Schweres Ge-Schütz


Vor mittlerweile viel zu vielen Jahren saß ich mit einer Gruppe von Kollegen um einen Tisch und spielte Gesellschaftsspiele. Zu diesem Zeitpunkt befanden wir uns in der Vorbereitungphase auf die Leitung eines Jugendlagers und verbrachten zu diesem Zweck ein paar gemeinsame Tag in einer Blockhütte im Nirgendwo. Unsere Abende bestanden damals aus Salzstangen in medizinisch bedenklichen Dosen und Trivial Pursuit, einem Spiel, das mich mit der Frage nach dem Autor des Stückes “Der Biberpelz” konfrontierte, deren Antwort ich nicht kannte. Was peinlich genug gewesen wäre, für eine Germanistikstudentin, allerdings von der Tatsache geschlagen wurde, dass ich zu diesem Zeitpunkt in einem Haus in der Gerhart-Hauptmann-Straße lebte.

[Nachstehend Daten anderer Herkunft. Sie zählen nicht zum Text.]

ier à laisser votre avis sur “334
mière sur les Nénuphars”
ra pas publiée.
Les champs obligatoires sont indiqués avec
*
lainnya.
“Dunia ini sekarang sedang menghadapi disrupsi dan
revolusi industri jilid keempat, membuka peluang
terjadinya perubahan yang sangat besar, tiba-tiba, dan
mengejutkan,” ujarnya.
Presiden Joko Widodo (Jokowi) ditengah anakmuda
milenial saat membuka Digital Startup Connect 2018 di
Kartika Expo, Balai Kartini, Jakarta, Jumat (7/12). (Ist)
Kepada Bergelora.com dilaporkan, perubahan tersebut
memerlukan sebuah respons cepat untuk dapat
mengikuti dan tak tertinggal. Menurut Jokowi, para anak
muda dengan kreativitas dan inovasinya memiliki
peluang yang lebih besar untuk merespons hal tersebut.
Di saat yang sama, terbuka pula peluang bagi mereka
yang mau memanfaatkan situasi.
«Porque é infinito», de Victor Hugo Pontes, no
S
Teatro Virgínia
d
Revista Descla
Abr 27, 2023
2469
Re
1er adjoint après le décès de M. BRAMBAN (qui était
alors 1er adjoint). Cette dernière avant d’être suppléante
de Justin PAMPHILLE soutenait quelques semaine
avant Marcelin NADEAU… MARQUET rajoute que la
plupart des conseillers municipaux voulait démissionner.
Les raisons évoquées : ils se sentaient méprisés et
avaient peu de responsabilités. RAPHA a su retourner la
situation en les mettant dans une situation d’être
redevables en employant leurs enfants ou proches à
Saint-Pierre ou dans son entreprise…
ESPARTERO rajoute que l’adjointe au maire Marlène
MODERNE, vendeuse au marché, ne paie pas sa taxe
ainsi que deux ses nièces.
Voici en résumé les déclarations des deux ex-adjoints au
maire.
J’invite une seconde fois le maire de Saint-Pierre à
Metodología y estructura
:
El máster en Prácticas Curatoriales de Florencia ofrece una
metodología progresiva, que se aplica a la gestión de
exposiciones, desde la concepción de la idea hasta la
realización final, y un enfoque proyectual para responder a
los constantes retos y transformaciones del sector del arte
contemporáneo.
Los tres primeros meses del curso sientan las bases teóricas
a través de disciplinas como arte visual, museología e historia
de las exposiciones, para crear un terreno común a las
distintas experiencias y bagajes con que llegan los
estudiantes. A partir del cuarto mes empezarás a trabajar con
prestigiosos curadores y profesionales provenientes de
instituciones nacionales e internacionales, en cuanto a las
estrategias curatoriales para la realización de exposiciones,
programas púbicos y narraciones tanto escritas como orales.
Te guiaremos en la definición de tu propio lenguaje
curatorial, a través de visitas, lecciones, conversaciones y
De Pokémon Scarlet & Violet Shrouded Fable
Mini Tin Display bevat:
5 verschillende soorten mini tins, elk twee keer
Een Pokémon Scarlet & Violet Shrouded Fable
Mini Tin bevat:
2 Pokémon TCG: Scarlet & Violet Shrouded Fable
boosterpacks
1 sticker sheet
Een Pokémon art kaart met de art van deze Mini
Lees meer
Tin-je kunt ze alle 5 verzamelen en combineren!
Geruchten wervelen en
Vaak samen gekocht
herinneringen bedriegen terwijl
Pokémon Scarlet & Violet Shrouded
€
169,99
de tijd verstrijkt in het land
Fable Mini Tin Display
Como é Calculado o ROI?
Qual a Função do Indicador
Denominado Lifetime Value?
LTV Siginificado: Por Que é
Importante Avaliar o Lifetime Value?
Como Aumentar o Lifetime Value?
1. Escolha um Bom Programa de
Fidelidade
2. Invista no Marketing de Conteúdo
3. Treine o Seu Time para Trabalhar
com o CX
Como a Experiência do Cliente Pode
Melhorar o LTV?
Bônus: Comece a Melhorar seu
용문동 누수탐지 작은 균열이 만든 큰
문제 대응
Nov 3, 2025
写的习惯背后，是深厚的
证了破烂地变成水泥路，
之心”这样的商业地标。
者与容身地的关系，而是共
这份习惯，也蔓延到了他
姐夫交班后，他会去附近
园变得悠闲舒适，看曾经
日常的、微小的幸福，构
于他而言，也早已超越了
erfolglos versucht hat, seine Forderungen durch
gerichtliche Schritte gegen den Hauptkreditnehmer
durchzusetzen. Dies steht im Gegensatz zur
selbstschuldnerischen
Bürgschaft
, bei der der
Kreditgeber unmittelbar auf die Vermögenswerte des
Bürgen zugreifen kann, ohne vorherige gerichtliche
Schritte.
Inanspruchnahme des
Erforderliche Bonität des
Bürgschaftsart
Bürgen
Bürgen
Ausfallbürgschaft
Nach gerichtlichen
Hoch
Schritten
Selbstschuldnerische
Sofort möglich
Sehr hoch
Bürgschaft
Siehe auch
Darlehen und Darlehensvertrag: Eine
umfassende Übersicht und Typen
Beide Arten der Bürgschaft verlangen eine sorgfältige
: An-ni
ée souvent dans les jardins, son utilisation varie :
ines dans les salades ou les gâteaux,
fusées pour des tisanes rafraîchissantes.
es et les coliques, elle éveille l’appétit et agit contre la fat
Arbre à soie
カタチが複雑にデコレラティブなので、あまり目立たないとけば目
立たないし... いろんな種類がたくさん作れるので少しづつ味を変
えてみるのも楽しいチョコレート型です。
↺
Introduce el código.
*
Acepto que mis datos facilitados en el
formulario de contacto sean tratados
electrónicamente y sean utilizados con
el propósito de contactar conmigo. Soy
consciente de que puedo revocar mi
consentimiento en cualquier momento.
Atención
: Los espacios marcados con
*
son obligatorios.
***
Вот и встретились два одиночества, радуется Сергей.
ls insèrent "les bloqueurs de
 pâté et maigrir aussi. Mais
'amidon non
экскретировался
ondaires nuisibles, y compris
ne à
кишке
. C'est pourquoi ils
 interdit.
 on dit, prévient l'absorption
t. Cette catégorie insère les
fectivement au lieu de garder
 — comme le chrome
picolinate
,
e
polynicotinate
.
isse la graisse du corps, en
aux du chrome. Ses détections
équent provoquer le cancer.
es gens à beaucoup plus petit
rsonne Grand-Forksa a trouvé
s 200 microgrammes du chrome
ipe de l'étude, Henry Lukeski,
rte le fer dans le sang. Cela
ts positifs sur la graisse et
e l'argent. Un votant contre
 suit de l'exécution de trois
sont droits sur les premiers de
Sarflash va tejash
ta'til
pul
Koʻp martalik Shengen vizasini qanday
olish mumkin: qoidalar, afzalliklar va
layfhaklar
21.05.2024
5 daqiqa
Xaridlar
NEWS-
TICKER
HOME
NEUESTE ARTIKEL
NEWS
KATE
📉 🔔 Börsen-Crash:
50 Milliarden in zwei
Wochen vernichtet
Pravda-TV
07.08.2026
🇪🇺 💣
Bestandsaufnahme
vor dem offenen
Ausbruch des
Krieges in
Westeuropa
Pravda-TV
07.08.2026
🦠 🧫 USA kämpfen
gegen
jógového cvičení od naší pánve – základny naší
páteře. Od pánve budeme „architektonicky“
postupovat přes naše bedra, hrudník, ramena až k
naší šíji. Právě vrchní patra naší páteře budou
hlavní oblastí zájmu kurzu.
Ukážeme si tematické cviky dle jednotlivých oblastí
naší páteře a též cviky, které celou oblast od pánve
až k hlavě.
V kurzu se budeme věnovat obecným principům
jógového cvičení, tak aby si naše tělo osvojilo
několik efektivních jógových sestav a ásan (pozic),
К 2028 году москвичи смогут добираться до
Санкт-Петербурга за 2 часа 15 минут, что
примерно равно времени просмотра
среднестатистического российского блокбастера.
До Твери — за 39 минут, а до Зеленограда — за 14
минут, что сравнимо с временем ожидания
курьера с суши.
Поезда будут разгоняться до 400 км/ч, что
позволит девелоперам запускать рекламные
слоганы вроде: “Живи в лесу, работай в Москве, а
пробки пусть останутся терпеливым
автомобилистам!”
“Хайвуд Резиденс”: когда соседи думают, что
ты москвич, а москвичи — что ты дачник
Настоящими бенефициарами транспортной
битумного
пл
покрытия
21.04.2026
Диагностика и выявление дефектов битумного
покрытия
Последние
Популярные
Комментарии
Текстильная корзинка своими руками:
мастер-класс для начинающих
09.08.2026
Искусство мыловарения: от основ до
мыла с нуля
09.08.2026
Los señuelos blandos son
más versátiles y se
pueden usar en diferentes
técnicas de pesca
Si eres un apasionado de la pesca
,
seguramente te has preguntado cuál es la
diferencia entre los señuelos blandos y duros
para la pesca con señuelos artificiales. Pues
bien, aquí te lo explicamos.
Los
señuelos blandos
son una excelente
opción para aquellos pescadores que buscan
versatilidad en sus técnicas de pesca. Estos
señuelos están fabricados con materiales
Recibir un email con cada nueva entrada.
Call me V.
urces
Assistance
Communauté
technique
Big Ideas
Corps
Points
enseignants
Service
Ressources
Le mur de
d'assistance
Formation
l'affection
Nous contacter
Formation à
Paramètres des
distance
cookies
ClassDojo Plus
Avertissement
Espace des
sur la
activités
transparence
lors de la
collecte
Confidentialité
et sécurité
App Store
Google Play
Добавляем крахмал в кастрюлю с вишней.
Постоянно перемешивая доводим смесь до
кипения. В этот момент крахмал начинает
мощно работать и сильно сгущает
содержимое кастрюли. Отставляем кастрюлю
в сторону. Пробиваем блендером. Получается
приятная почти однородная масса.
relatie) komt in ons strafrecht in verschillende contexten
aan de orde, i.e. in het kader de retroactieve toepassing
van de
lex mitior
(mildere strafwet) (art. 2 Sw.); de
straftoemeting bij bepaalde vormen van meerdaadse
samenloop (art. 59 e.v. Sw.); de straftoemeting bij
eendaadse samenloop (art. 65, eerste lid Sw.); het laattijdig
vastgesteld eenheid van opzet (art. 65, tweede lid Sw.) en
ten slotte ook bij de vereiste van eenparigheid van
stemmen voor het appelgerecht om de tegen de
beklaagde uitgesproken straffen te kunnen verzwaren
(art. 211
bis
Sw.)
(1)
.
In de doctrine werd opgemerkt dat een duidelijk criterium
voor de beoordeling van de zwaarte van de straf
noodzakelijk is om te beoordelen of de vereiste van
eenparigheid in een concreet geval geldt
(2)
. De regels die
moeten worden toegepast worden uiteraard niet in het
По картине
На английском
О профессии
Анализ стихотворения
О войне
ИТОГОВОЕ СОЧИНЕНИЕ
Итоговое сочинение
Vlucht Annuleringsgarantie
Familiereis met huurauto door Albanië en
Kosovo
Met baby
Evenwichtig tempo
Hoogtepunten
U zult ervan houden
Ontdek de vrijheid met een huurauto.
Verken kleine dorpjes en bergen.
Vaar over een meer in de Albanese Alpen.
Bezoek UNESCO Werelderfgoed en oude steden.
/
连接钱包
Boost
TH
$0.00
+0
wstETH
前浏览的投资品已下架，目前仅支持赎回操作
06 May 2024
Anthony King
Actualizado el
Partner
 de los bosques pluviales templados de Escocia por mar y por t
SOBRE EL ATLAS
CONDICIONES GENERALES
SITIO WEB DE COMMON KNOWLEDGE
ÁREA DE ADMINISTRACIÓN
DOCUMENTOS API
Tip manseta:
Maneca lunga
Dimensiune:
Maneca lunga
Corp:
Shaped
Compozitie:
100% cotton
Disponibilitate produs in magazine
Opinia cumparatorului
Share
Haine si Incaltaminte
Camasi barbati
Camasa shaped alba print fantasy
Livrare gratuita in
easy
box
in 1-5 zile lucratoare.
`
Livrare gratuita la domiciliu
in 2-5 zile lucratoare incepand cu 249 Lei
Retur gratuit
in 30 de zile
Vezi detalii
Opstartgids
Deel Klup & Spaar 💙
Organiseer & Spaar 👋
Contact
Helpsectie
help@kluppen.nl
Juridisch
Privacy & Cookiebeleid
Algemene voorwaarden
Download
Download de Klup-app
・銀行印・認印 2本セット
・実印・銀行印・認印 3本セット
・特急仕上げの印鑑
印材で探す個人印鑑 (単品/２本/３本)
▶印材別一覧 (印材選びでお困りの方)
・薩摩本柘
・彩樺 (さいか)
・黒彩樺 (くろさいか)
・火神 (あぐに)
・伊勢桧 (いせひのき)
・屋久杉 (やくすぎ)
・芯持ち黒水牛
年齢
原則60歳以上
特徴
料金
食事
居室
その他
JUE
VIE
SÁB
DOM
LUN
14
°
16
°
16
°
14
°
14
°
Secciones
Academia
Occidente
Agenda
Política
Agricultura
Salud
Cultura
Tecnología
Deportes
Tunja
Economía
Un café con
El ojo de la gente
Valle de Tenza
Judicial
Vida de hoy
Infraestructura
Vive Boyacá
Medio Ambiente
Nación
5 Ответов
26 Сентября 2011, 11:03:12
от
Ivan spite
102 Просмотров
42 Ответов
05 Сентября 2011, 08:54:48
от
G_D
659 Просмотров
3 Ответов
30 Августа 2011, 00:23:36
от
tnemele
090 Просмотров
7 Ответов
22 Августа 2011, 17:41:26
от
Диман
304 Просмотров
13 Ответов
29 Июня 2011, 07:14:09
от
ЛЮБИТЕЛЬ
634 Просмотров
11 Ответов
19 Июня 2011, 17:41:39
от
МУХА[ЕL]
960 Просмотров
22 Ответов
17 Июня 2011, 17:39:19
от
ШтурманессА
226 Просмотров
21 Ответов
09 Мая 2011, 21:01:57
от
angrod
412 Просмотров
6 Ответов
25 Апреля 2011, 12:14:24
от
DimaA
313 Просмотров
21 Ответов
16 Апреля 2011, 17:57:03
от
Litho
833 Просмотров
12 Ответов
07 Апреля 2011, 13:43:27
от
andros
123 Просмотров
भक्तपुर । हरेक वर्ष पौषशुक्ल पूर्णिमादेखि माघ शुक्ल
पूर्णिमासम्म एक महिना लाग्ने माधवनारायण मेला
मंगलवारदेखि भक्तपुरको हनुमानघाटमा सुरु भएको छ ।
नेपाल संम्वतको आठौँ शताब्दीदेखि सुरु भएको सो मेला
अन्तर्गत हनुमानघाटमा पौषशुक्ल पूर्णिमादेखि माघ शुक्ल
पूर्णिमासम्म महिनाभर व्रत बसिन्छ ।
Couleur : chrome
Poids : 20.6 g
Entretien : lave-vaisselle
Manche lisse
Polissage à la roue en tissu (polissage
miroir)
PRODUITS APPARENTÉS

Seines Zeichens Autor des genannten Stückes.

Dass mir das nicht noch einmal passieren sollte, gehörte zu der Sorte der guten Vorsätzen, die, einmal gefasst, dann doch nicht eingehalten werden, denn als ich das Heinrich-Schütz-Konservatorium in Dresden verließ, hatte ich es geschafft, jahrelang keine einzige Note von besagtem Herrn Schütz zu singen.

Und dabei handelt es sich um einen der Komponisten, denen die als Barock bekannte Epoche in Deutschland ihren Zweitnamen “Generalbasszeitalter” verdankt.
Genau diesen (also nicht den Zweitnamen, sondern den Generalbass und die dazugehörigen Stimmführungsregeln) brachte unter anderem nämlich der gute Herr Schütz aus Italien mit, wohin ihn sein Lehrer im Jahr 1609 geschickt hatte. Und das auch noch mit einem Stipendium (unsere Lehrer schickten uns höchstens in die Ecke, in der wir uns unseres Unvermögens ausgiebig zu schämen hatten).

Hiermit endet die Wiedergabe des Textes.